Que sera la démarche qui suivra son adoption ?
La version finale du gouvernement tiendra-t-elle suffisamment compte d’une part de ces zones de friction, une avec le mouvement coopératif, l’autre avec le mouvement communautaire ? La stratégie de développement après adoption sera-t-elle autre chose qu’un ensemble de demandes sectorielles sans projet général ? C’est peut-être de ce côté qu’il faut regarder parce que c’est là que le bât blesse maintenant. Le débat semble être en bonne partie figé sur les positions antérieures des différentes familles de l’ÉS en présence révélant par là qu’on pourrait s’écarter encore un peu plus d’un horizon de mouvement au bénéfice de quelques groupes d’intérêts ayant réalisé un meilleur lobby que d’autres. Par delà les formules incantatoires de l’économie sociale qui est solidaire, démocratique, équitable et tout et tout, assisterons-nous au terme de ce projet de loi uniquement à la confirmation d’activités d’influence par des pratiques de lobby plutôt qu’à des pratiques de mobilisation sociale ?
La très grande hétérogénéité de l’économie sociale n’est pas le dernier mais le premier des problèmes de l’économie sociale. Et au Québec c’est un impensé politique qui oblige le gouvernement à ne pas tout mettre dans le même sac : qu’y a-t-il en effet de commun entre un centre de la petite enfance et une coopérative forestière, entre une OBNL en habitation et une coopérative agricole… Des valeurs communes très générales.
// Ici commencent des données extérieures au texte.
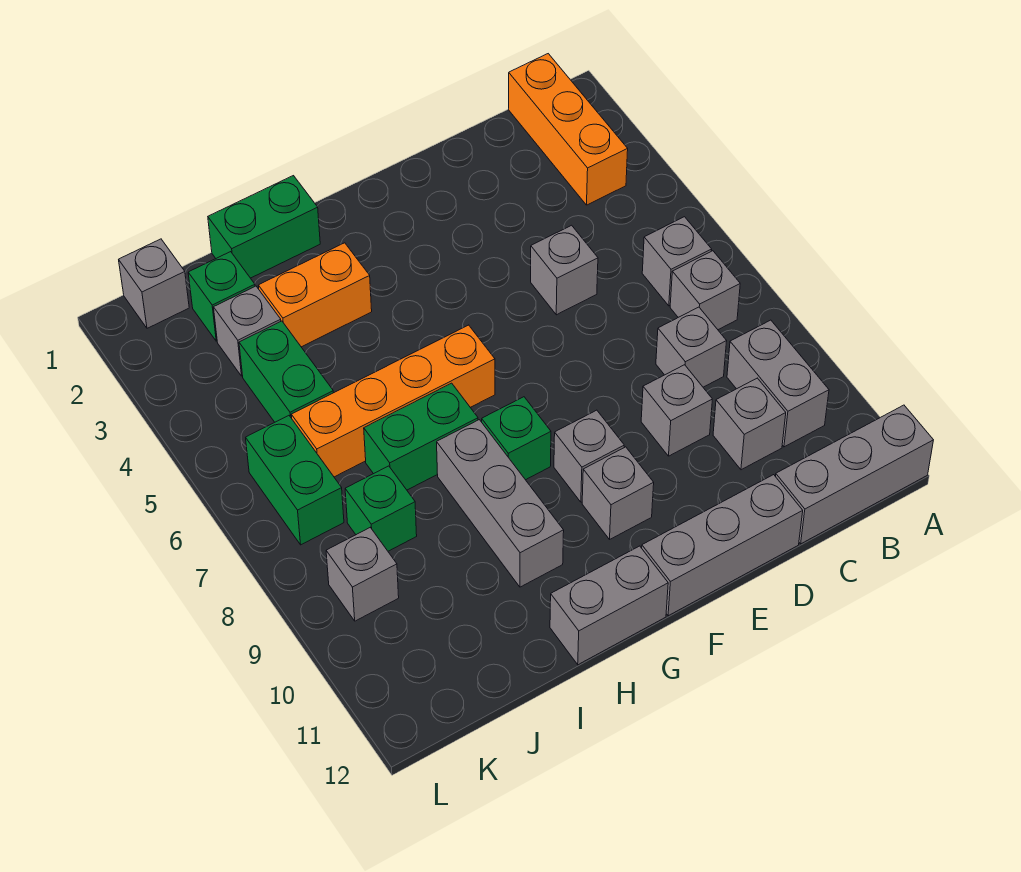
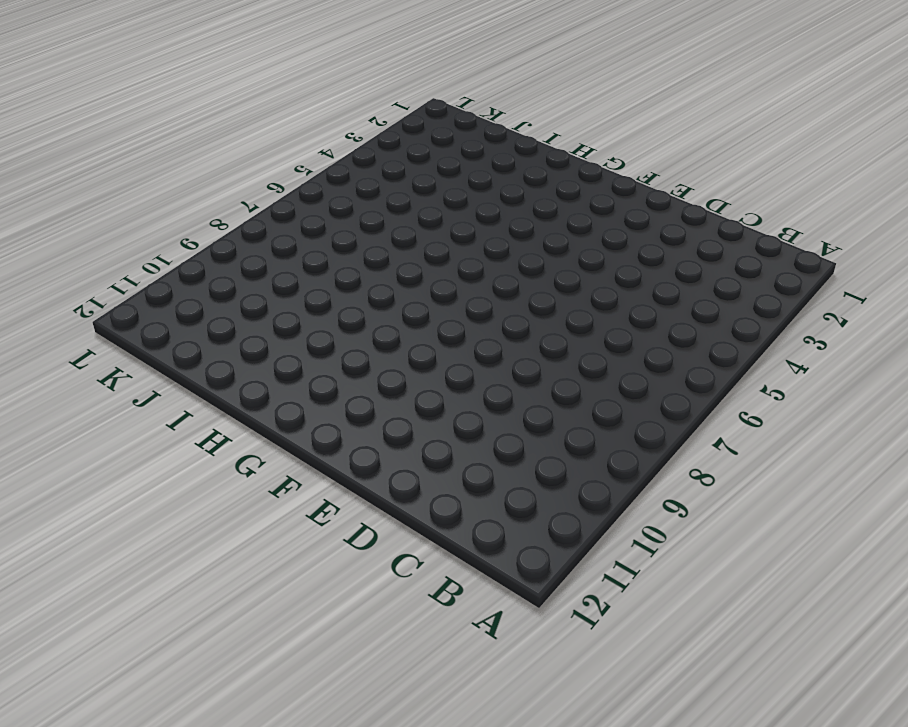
none -> grey brick A12:C12 level 1
none -> orange brick B1:B3 level 1
none -> grey brick B6 level 1

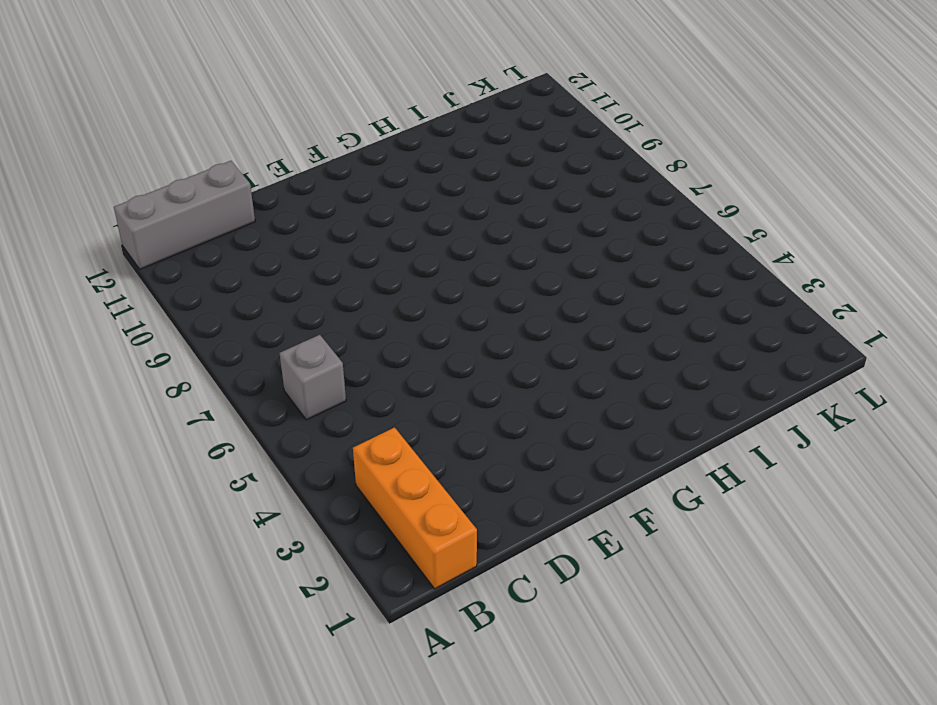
none -> grey brick B7 level 1
none -> grey brick B9:B10 level 1
none -> grey brick C8 level 1

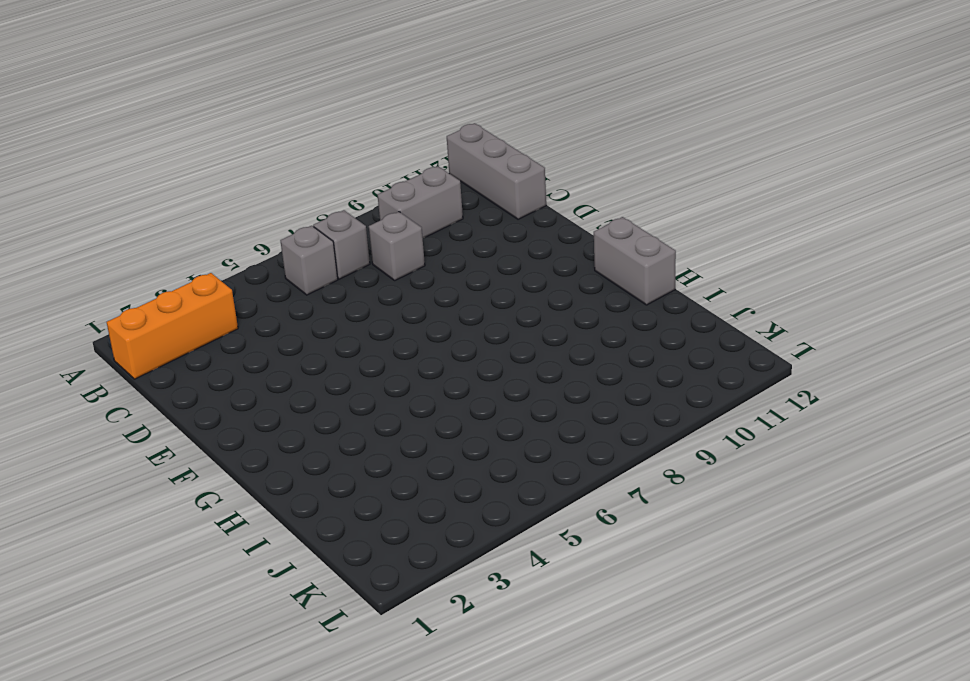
none -> grey brick C10 level 1
none -> grey brick D5 level 1
none -> grey brick D9 level 1

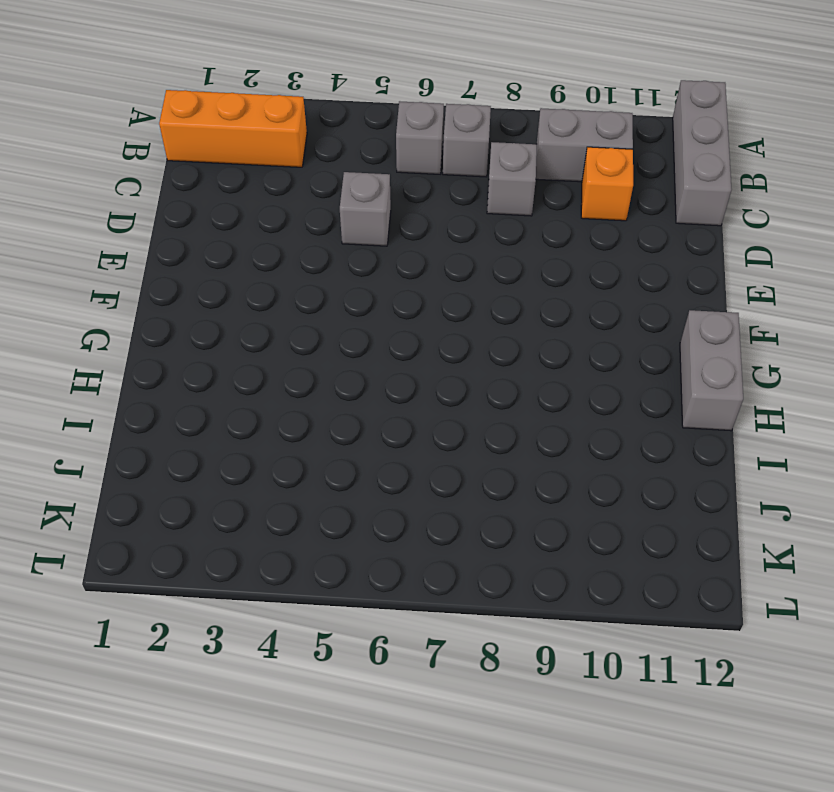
orange brick C10 level 1 -> grey brick C10 level 1
none -> grey brick D9 level 1
none -> grey brick D12:F12 level 1
none -> grey brick F9 level 1

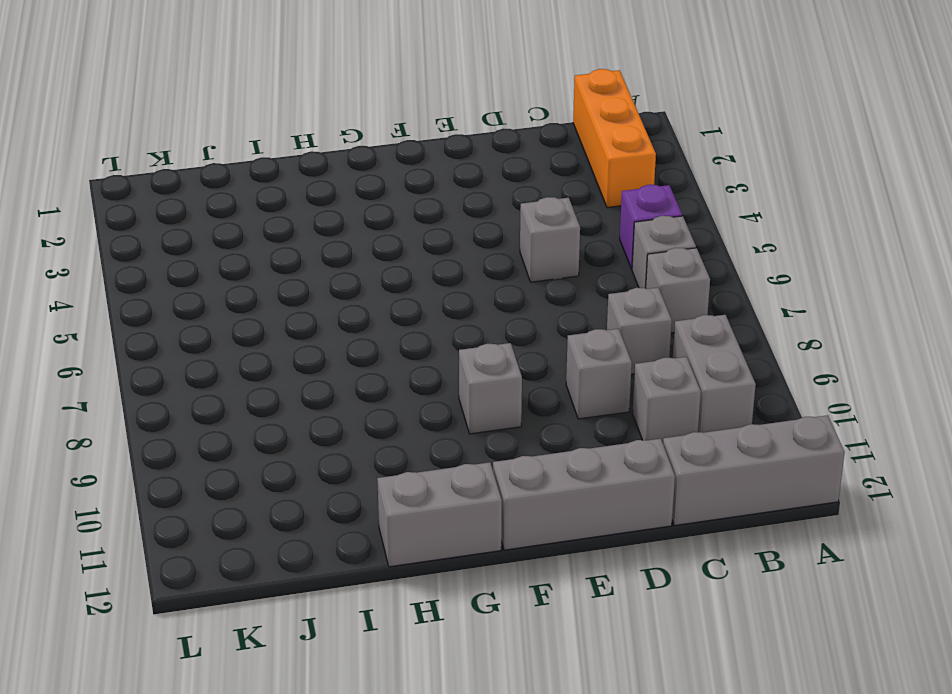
purple brick B5 level 1 -> none
none -> grey brick F10 level 1
none -> orange brick G6:J6 level 1
none -> green brick G8 level 1

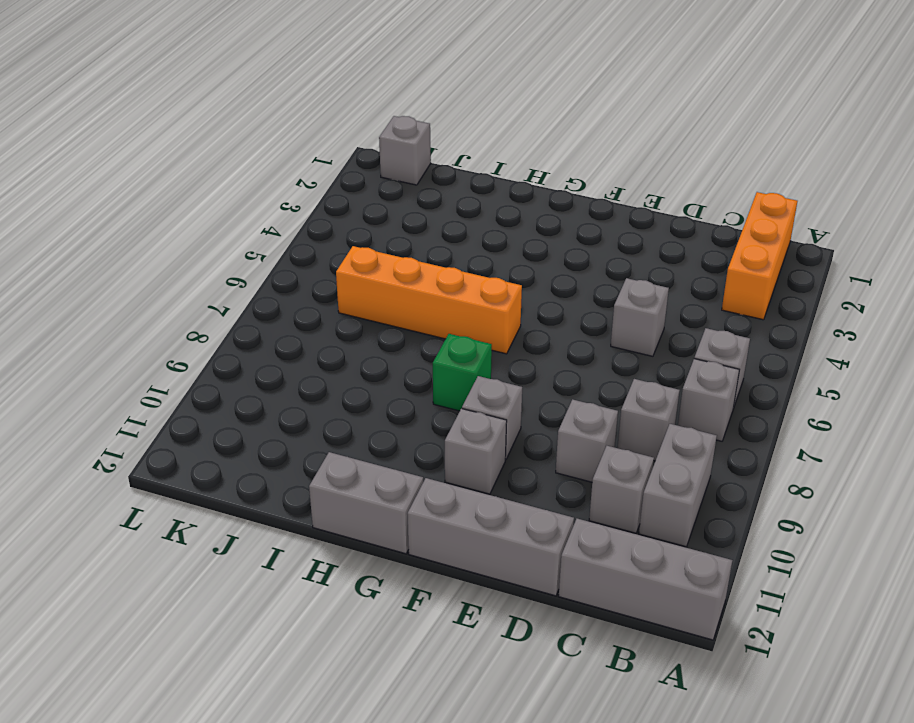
none -> green brick H1:I1 level 1
none -> orange brick H3:I3 level 1
none -> green brick H7:I7 level 1

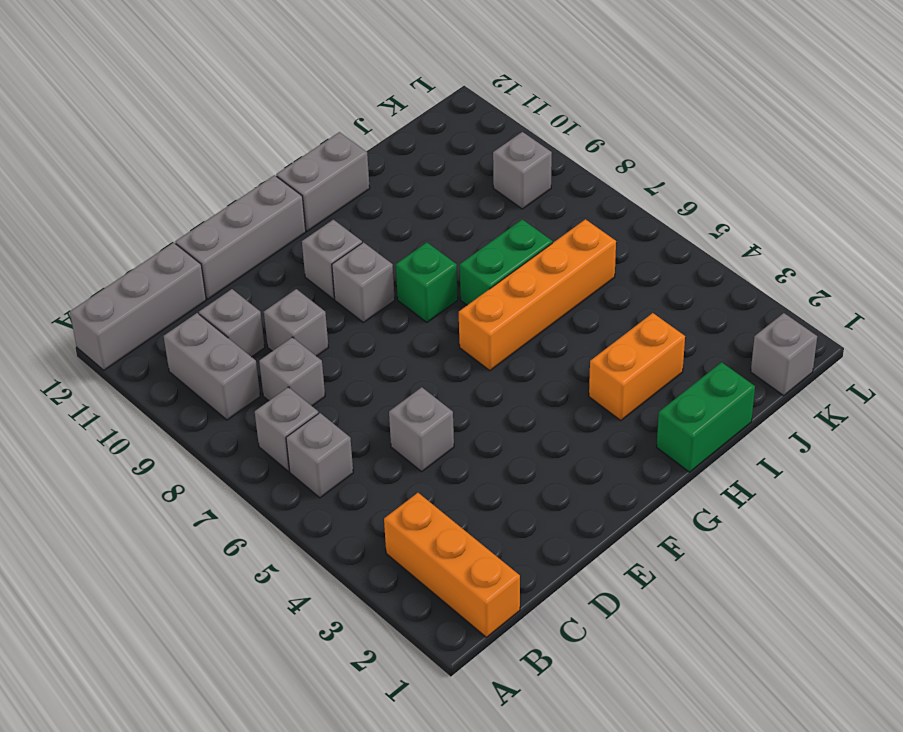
none -> grey brick H8:H10 level 1
none -> green brick J2 level 1
none -> grey brick J3 level 1

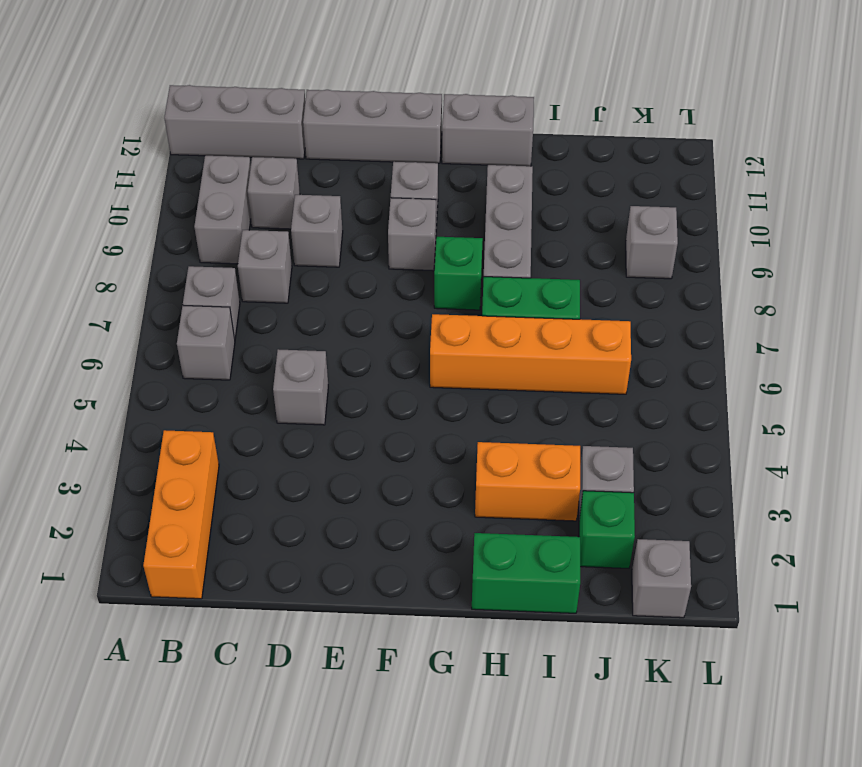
none -> green brick J4:J5 level 1
none -> green brick J8 level 1
none -> green brick K6:K7 level 1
Mais un projet politique commun sur des enjeux économiques majeurs de notre époque (urgence écologique; emprise des multinationales sur nos vies en matière d’agriculture et d’alimentation, en matière de santé, en matière d’énergie…; développement des territoires; solidarité internationale…), un projet susceptible d’aider à faire mouvement…nous n’en sommes qu’aux premiers balbutiements.